UU Ciptaker Dinilai Rentan Picu Konflik Lahan Seperti di NTT

0

Pelita.online –

Direktur Eksekutif Indonesia Center for Environmental Law (ICEL), Raynaldo Sembiring menilai Undang-Undang Cipta Kerja menyuburkan potensi konflik lahan seperti yang dialami masyarakat adat Besipae, di Desa Pubabu, Kabupaten Timor Tengah Selatan, Nusa Tenggara Timur (NTT).

Raynaldo menyebut UU Ciptaker bakal mereduksi keterlibatan masyarakat karena pemerintah ingin mempercepat dan memudahkan perizinan berusaha.

“Ketika ada reduksi partisipasi masyarakat dalam Amdal dan kecepatan perizinan, maka ada potensi besar masyarakat tidak well informed terhadap proyek yang akan masuk. Maka involvement terbatas. Dan hal yang gitu akan membuat konflik. Ketika usaha jalan, masyarakat tidak dapat info yang layak,” kata Raynaldo kepada CNNIndonesia.com melalui sambungan telepon, Senin (19/10).

 

Raynaldo mengatakan terjadi perubahan ketentuan mengurus Amdal dalam Pasal 26 UU Ciptaker dari yang tertuang di Undang-Undang Nomor 32 Tahun 2009 Perlindungan dan Pengelolaan Lingkungan Hidup.

Pasal 26 UU Ciptaker mengatur bahwa analisis dampak lingkungan (Amdal) disusun oleh pemrakarsa dengan melibatkan masyarakat yang terkena dampak langsung terhadap rencana usaha dan atau kegiatan.

Sementara di UU 32/2009, penyusunan Amdal harus melibatkan masyarakat yang terdampak, pemerhati lingkungan hidup dan yang terpengaruh atas keputusan dalam proses Amdal.
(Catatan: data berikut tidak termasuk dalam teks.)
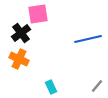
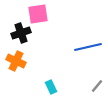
black cross: rotated 18 degrees clockwise
blue line: moved 8 px down
orange cross: moved 3 px left, 2 px down
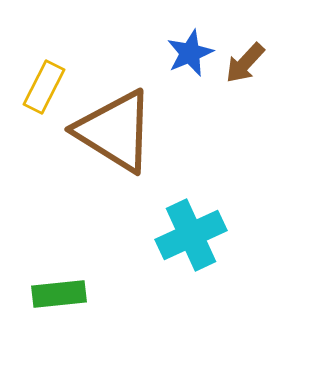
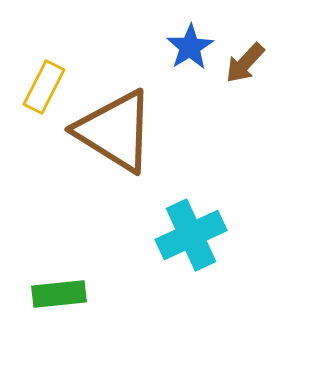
blue star: moved 6 px up; rotated 9 degrees counterclockwise
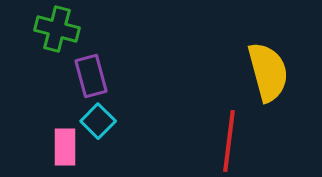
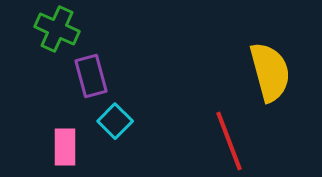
green cross: rotated 9 degrees clockwise
yellow semicircle: moved 2 px right
cyan square: moved 17 px right
red line: rotated 28 degrees counterclockwise
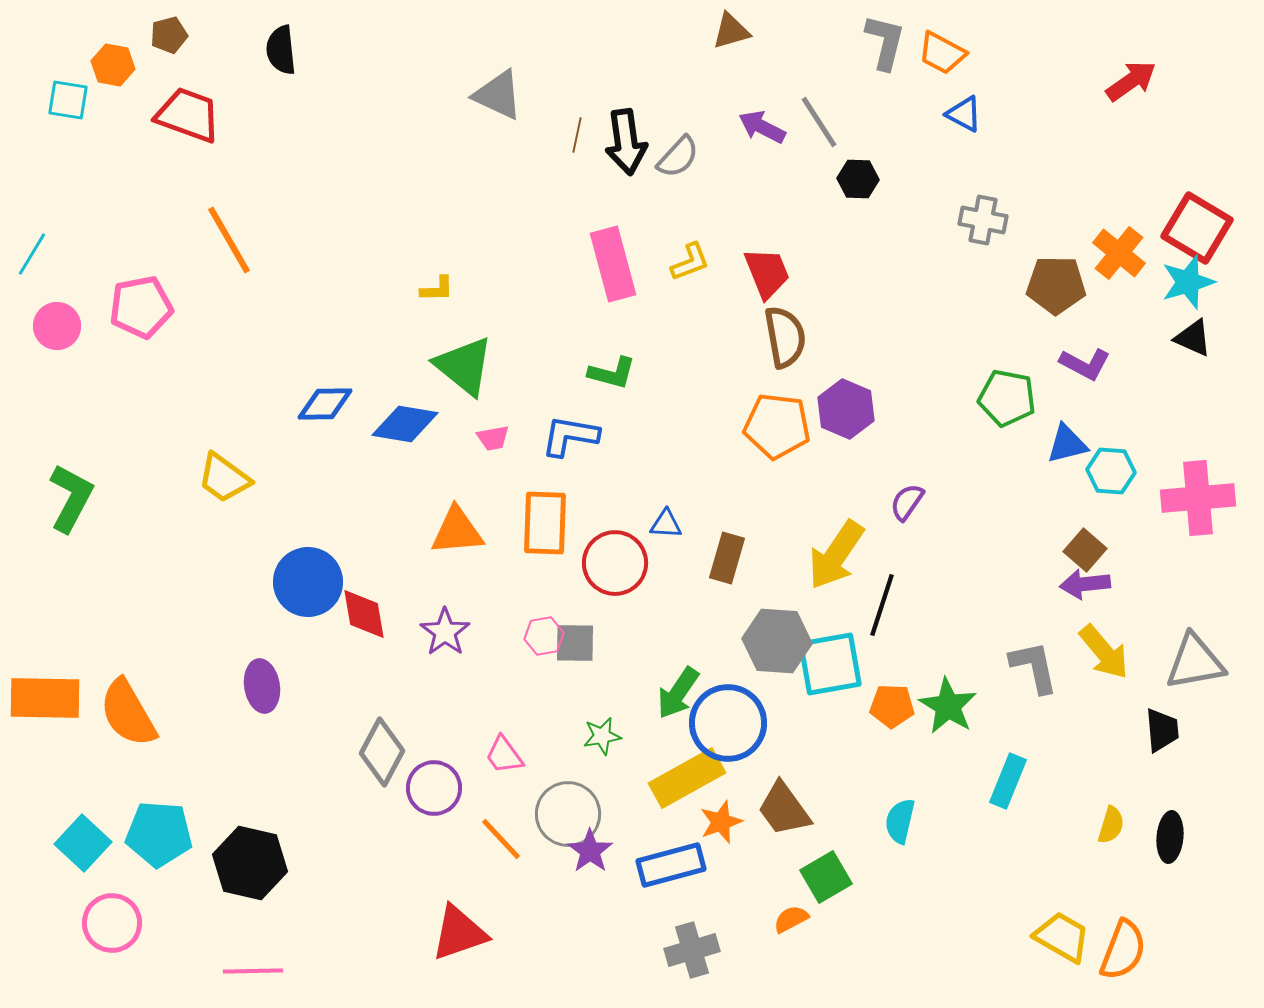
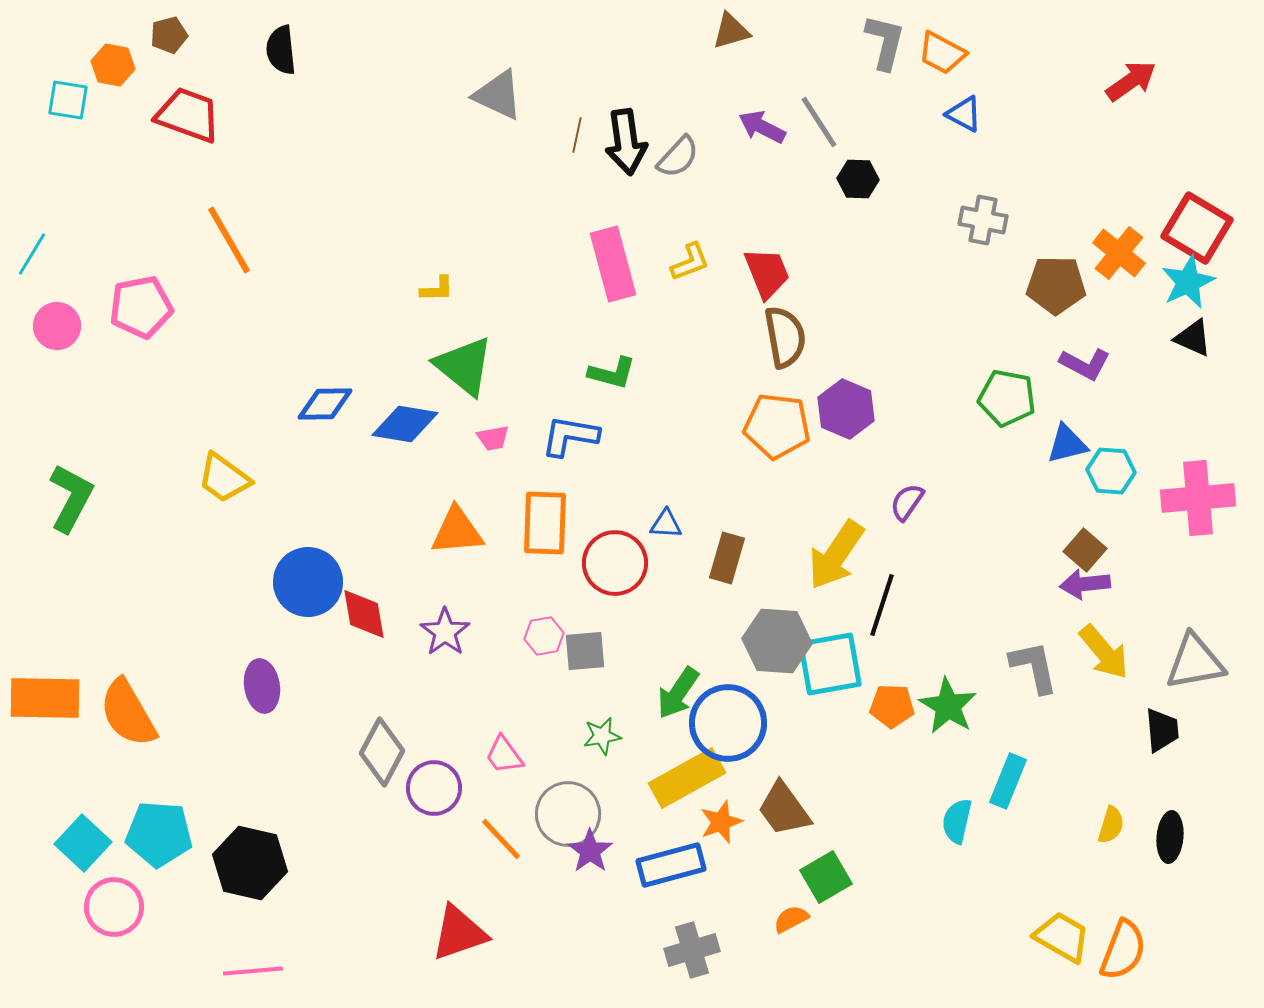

Raynaldo menilai penyusunan Amdal harus melibatkan seluruh masyarakat, bukan hanya yang terkena dampak langsung dari kegiatan usaha tersebut. Menurutnya, kegiatan usah pasti berkembang lebih besar dan membuat dampak semakin luas ke masyarakat.

“Bisa jadi sekarang yang terkena dampak sekitarnya saja. Tapi ketika usaha terus berkembang dan sudah menghasilkan produksi, limbah, tenaga kerja, mungkin akan lebih banyak lagi (masyarakat yang terdampak),” katanya.

Lebih lanjut, Raynaldo mengatakan penyusunan Amdal kini hanya dianggap sebagai proses administrasi belaka. Padahal, tujuan menyusun Amdal untuk memetakan dampak dan meminimalisir konflik dari kegiatan berusaha tersebut. Untuk memetakan hal tersebut, partisipasi masyarakat tidak bisa dibatasi.

Ia menjelaskan konflik lahan umumnya terjadi karena Amdal dan izin berusaha tidak disusun dengan baik dan suara masyarakat diabaikan.

“Amdal di-speed up sebagi dokumen bersifat administrasi saja. Lalu terbitkan izin. Masalahnya ketika izin diterbitkan, perusahaan atau pemerintah merasa daerah tersebut sudah layak diusahakan. Tapi masyarakat berpikir bahwa mereka juga punya hak,” ujarnya.

Selain perkara Amdal, Raynaldo berpendapat masalah tata ruang untuk proyek strategis nasional dalam UU Ciptaker juga bisa melahirkan konflik lahan. Hal ini dikhawatirkan bakal mengabaikan keberadaan masyarakat adat jika pemetaan wilayah tak dilakukan dengan baik.

Kebanyakan konflik lahan dipicu oleh penolakan masyarakat terhadap proyek di wilayahnya. Salah satunya seperti konflik yang berujung bentrokan sampai pembakaran rumah di Desa Pubabu, Kecamatan Amanuban Selatan, Kabupaten Timor Tengah Selatan, NTT.

Konflik antara masyarakat adat Besipae dan Pemprov NTT sudah dimulai sejak 1982. Mulanya karena proyek percontohan intensifikasi Peternakan Besipae (penggemukan sapi) yang dicanangkan gubernur NTT saat itu.

Untuk menjalankan proyek tersebut, pemerintah meminta masyarakat desa Oe Kam, Mio, Polo dan Lunanmnutu menyediakan lahan. Mereka menyetujui dengan syarat rumah, kebun, dan taman milik masyarakat di area proyek tetap dikelola masyarakat.

Namun belakangan masyarakat adat tak mau melanjutkan kontrak proyek tersebut. Konflik pun terus menggulung sejak 2017 sampai saat ini. Teranyar konflik mengakibatkan pembakaran rumah milik warga adat Besipai oleh sekelompok orang tak dikenal.